| DATASET EXTRACT |
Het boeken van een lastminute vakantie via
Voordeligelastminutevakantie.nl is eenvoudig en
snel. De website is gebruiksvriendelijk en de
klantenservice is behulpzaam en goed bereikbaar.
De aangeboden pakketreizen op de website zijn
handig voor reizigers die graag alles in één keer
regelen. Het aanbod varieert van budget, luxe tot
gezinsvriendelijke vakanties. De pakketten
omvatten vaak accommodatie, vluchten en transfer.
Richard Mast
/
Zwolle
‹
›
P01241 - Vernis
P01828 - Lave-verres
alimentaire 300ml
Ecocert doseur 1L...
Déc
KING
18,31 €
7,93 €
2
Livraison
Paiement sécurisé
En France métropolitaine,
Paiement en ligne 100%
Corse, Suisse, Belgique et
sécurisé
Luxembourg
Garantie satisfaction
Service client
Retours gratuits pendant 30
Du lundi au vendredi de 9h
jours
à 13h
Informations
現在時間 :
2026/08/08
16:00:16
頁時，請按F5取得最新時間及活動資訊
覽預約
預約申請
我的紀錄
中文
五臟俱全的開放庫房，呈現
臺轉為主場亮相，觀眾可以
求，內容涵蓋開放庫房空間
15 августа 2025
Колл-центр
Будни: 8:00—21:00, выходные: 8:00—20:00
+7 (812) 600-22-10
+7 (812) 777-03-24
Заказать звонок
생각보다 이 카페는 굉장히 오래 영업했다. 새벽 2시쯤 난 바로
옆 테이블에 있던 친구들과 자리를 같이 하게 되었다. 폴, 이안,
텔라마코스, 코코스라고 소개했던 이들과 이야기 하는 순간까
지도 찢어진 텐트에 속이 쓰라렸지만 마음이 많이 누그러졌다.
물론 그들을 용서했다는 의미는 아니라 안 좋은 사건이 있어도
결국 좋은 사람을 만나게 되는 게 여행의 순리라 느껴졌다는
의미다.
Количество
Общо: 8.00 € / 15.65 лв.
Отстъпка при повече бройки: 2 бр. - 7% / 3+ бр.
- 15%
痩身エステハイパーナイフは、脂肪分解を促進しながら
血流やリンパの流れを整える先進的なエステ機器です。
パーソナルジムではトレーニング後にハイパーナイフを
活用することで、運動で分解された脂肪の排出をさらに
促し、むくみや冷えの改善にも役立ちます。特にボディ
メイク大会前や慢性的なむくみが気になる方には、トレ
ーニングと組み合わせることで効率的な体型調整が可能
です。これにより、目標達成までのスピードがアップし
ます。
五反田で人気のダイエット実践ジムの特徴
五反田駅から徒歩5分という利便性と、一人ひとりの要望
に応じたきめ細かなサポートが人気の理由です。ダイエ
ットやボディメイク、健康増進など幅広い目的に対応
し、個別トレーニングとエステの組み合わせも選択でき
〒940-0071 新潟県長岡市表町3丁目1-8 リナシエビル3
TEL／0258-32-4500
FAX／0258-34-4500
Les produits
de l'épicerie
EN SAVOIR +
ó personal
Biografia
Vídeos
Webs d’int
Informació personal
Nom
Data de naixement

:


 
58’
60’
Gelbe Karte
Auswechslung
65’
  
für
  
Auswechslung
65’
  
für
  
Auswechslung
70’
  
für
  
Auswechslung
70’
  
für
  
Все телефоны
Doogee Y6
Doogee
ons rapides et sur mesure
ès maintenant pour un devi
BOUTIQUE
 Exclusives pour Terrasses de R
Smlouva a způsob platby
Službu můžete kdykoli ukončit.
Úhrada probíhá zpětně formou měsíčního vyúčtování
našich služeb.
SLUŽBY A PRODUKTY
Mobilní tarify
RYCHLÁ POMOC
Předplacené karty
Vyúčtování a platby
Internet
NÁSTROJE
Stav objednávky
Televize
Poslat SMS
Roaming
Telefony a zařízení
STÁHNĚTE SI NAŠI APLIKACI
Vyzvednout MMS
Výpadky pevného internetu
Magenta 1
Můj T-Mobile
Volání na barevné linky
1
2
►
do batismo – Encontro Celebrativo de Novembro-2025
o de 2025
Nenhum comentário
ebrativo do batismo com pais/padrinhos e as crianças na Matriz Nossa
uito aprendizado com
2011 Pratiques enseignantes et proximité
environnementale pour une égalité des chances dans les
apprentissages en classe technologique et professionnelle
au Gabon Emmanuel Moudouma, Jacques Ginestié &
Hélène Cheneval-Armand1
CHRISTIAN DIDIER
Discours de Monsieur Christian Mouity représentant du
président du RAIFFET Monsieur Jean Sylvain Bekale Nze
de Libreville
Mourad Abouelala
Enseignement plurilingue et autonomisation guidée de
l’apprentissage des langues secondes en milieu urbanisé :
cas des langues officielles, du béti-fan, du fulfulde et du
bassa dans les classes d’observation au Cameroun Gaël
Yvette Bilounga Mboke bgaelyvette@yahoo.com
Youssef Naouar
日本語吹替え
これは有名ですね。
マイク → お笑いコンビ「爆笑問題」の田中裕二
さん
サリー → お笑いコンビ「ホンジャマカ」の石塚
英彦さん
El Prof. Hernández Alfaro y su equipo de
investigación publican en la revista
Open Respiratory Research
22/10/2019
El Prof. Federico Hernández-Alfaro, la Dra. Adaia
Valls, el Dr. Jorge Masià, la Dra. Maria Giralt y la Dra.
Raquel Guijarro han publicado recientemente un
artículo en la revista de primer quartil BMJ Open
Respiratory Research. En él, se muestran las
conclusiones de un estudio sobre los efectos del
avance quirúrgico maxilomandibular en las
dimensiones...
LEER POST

| GOAL OF THE EXERCISE |
Print all of the entries again, exactly as written.

| OUTPUT OF THE TASK |
Het boeken van een lastminute vakantie via
Voordeligelastminutevakantie.nl is eenvoudig en
snel. De website is gebruiksvriendelijk en de
klantenservice is behulpzaam en goed bereikbaar.
De aangeboden pakketreizen op de website zijn
handig voor reizigers die graag alles in één keer
regelen. Het aanbod varieert van budget, luxe tot
gezinsvriendelijke vakanties. De pakketten
omvatten vaak accommodatie, vluchten en transfer.
Richard Mast
/
Zwolle
‹
›
P01241 - Vernis
P01828 - Lave-verres
alimentaire 300ml
Ecocert doseur 1L...
Déc
KING
18,31 €
7,93 €
2
Livraison
Paiement sécurisé
En France métropolitaine,
Paiement en ligne 100%
Corse, Suisse, Belgique et
sécurisé
Luxembourg
Garantie satisfaction
Service client
Retours gratuits pendant 30
Du lundi au vendredi de 9h
jours
à 13h
Informations
現在時間 :
2026/08/08
16:00:16
頁時，請按F5取得最新時間及活動資訊
覽預約
預約申請
我的紀錄
中文
五臟俱全的開放庫房，呈現
臺轉為主場亮相，觀眾可以
求，內容涵蓋開放庫房空間
15 августа 2025
Колл-центр
Будни: 8:00—21:00, выходные: 8:00—20:00
+7 (812) 600-22-10
+7 (812) 777-03-24
Заказать звонок
생각보다 이 카페는 굉장히 오래 영업했다. 새벽 2시쯤 난 바로
옆 테이블에 있던 친구들과 자리를 같이 하게 되었다. 폴, 이안,
텔라마코스, 코코스라고 소개했던 이들과 이야기 하는 순간까
지도 찢어진 텐트에 속이 쓰라렸지만 마음이 많이 누그러졌다.
물론 그들을 용서했다는 의미는 아니라 안 좋은 사건이 있어도
결국 좋은 사람을 만나게 되는 게 여행의 순리라 느껴졌다는
의미다.
Количество
Общо: 8.00 € / 15.65 лв.
Отстъпка при повече бройки: 2 бр. - 7% / 3+ бр.
- 15%
痩身エステハイパーナイフは、脂肪分解を促進しながら
血流やリンパの流れを整える先進的なエステ機器です。
パーソナルジムではトレーニング後にハイパーナイフを
活用することで、運動で分解された脂肪の排出をさらに
促し、むくみや冷えの改善にも役立ちます。特にボディ
メイク大会前や慢性的なむくみが気になる方には、トレ
ーニングと組み合わせることで効率的な体型調整が可能
です。これにより、目標達成までのスピードがアップし
ます。
五反田で人気のダイエット実践ジムの特徴
五反田駅から徒歩5分という利便性と、一人ひとりの要望
に応じたきめ細かなサポートが人気の理由です。ダイエ
ットやボディメイク、健康増進など幅広い目的に対応
し、個別トレーニングとエステの組み合わせも選択でき
〒940-0071 新潟県長岡市表町3丁目1-8 リナシエビル3
TEL／0258-32-4500
FAX／0258-34-4500
Les produits
de l'épicerie
EN SAVOIR +
ó personal
Biografia
Vídeos
Webs d’int
Informació personal
Nom
Data de naixement

:


 
58’
60’
Gelbe Karte
Auswechslung
65’
  
für
  
Auswechslung
65’
  
für
  
Auswechslung
70’
  
für
  
Auswechslung
70’
  
für
  
Все телефоны
Doogee Y6
Doogee
ons rapides et sur mesure
ès maintenant pour un devi
BOUTIQUE
 Exclusives pour Terrasses de R
Smlouva a způsob platby
Službu můžete kdykoli ukončit.
Úhrada probíhá zpětně formou měsíčního vyúčtování
našich služeb.
SLUŽBY A PRODUKTY
Mobilní tarify
RYCHLÁ POMOC
Předplacené karty
Vyúčtování a platby
Internet
NÁSTROJE
Stav objednávky
Televize
Poslat SMS
Roaming
Telefony a zařízení
STÁHNĚTE SI NAŠI APLIKACI
Vyzvednout MMS
Výpadky pevného internetu
Magenta 1
Můj T-Mobile
Volání na barevné linky
1
2
►
do batismo – Encontro Celebrativo de Novembro-2025
o de 2025
Nenhum comentário
ebrativo do batismo com pais/padrinhos e as crianças na Matriz Nossa
uito aprendizado com
2011 Pratiques enseignantes et proximité
environnementale pour une égalité des chances dans les
apprentissages en classe technologique et professionnelle
au Gabon Emmanuel Moudouma, Jacques Ginestié &
Hélène Cheneval-Armand1
CHRISTIAN DIDIER
Discours de Monsieur Christian Mouity représentant du
président du RAIFFET Monsieur Jean Sylvain Bekale Nze
de Libreville
Mourad Abouelala
Enseignement plurilingue et autonomisation guidée de
l’apprentissage des langues secondes en milieu urbanisé :
cas des langues officielles, du béti-fan, du fulfulde et du
bassa dans les classes d’observation au Cameroun Gaël
Yvette Bilounga Mboke bgaelyvette@yahoo.com
Youssef Naouar
日本語吹替え
これは有名ですね。
マイク → お笑いコンビ「爆笑問題」の田中裕二
さん
サリー → お笑いコンビ「ホンジャマカ」の石塚
英彦さん
El Prof. Hernández Alfaro y su equipo de
investigación publican en la revista
Open Respiratory Research
22/10/2019
El Prof. Federico Hernández-Alfaro, la Dra. Adaia
Valls, el Dr. Jorge Masià, la Dra. Maria Giralt y la Dra.
Raquel Guijarro han publicado recientemente un
artículo en la revista de primer quartil BMJ Open
Respiratory Research. En él, se muestran las
conclusiones de un estudio sobre los efectos del
avance quirúrgico maxilomandibular en las
dimensiones...
LEER POST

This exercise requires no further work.